Strictly ’s meanest judge, Craig Revel Horwood, sashays into Milton Keynes Theatre next month with a perfect score of terrific reviews for his performance as the gin-sozzled, tyrannical Miss Hannigan in the smash-hit revival of the endearing Annie The Musical.
Set in 1930s New York, during The Great Depression, plucky little Annie is living a life of drudgery at Miss Hannigan’s orphanage. But, while her luck is about to change Miss Hannigan hatches a plan to scupper Annie’s happiness by foiling the search for the little red-headed moppet’s true family…
Here, Craig Revel Horwood talks to Stage Review about his return as Miss Hannigan to a much loved show. “I just love this character so much,” he said. “I am deeply in love with her. I think she is absolutely fantastic and an extremely misunderstood woman.
“It’s such a wonderful opportunity to take her from the West End out on tour, and to play her in theatres I have never performed Annie in before. Playing her is like an actors’ playground, she is a tyrant and a villain, and those are always the most fun characters to play.
“I couldn’t believe that they wanted me to play Miss Hannigan at first, but I thought it would be great and a real challenge for me. I play her for real – she’s not a pantomime dame – there’s no mucking about or breaking the fourth wall, she’s a very real character in a beautifully written show”.
Do you find playing a woman fun, or does it come with any particular challenges? “Well the challenges are that you need to be honest and real with it. Obviously body language has a lot to do with that, also the placement of the voice, and the accent of course – which I spent six months perfecting.
“As Annie is set in 1930s New York, it’s really nice to play a part who speaks differently than almost anyone does these days. It was a really enjoyable challenge”.
Revel Horwood is no stranger to musicals. “I grew up on musicals. I did West Side Story in Australia and then went into Me and My Girl and La Cage Aux Folles. I joined the famous Lido de Paris and the Moulin Rouge and then that led into being part of West End shows.
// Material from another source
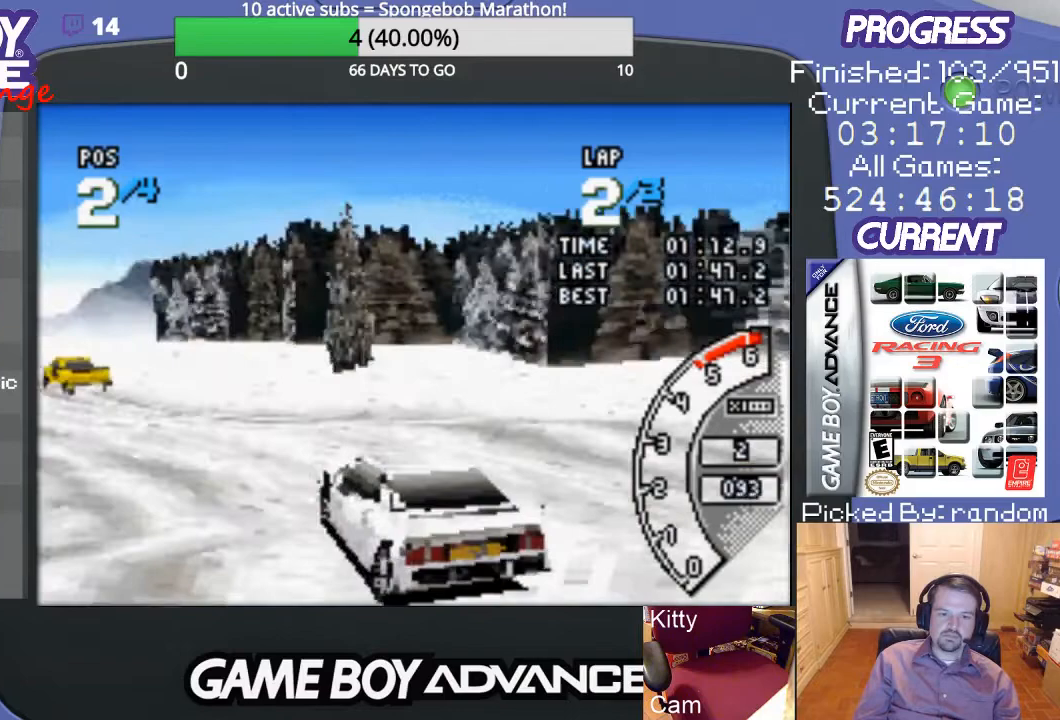
{"buttons": ["A"], "events": [[267, "DPAD_LEFT", "up"]]}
“The last musical I appeared in, in the West End, was Crazy For You which opened in 1993. I had a really fun year that year. I then left to become a director and choreographer, and subsequently a judge on Strictly.
“My first hoorah back onto the boards was when I was asked to do panto ten years ago, and that reignited my passion for performing again really.
“When I was then asked to do Annie a few years ago I couldn’t believe it, but it’s such a talented cast, I couldn’t say no!”
It’s long been said never work with children or animals, but in Annie you do both! Are there any challenges that come with this or do they bring something extra to the show?
“We have three sets of children on Annie, so they bring something really organic to the show.
“You’ll never get the same show twice. You have to play it differently with each set of children and they are so talented and doing incredible work on the stage and are all fantastic young actors.
“They will come up with stuff and you’ve got to react to it live on stage which is a bit of a challenge!”
What was your first experience of musical theatre?
“The first show that I ever went to see was Jesus Christ Superstar in Sydney back in the 1970s. I just fell in love with theatre right there and then.
“I started training when I was 14, and when I saw Cats in London around the same time, I knew that was absolutely what I wanted to do, to train for and study for”.
Do you have a role you’d love to play in the future?
“I like to create roles. I did a movie, Nativity Rocks, last year and that was great fun because I hadn’t done a movie before and it was an improvised script so you really had to create the character from scratch.
“As far as the classics go, I wouldn’t mind playing a boy at some stage. I tend to get lots of female roles which is great because I love playing women but it would be nice to play a bloke so I will aim high and say I’m aiming for the next Bond!”
Annie the Musical runs at Milton Keynes Theatre from July 1-6.
Ahead of Milton Keynes the production is appearing at NEW VICTORIA THEATRE, WOKING (June 10-15); ORCHARD THEATRE, DARTFORD (June 17-22) and LIVERPOOL EMPIRE (June 24-29).
Following Milton Keynes the UK tour continues to: BORD GÁIS ENERGY THEATRE, DUBLIN (July 9-12); BIRMINGHAM HIPPODROME (July 23-Aug 11); CONGRESS THEATRE, EASTBOURNE (Aug 13-17); WALES MILLENNIUM CENTRE, CARDIFF (Aug 19-31); HIS MAJESTY’S THEATRE, ABERDEEN (Sept 24-28); EDINBURGH PLAYHOUSE (Sept 30-Oct 5); SUNDERLAND EMPIRE (Oct 7-12); MARLOWE THEATRE, CANTERBURY (Oct 14-19); THE HAWTH, CRAWLEY (Oct 22-26); GRAND OPERA HOUSE, BELFAST (Oct 29-Nov 2); REGENT THEATRE, IPSWICH (Nov 4-9); NEW WIMBLEDON THEATRE (Nov 11-16); and REGENT THEATRE, STOKE-ON-TRENT (Nov 18-23).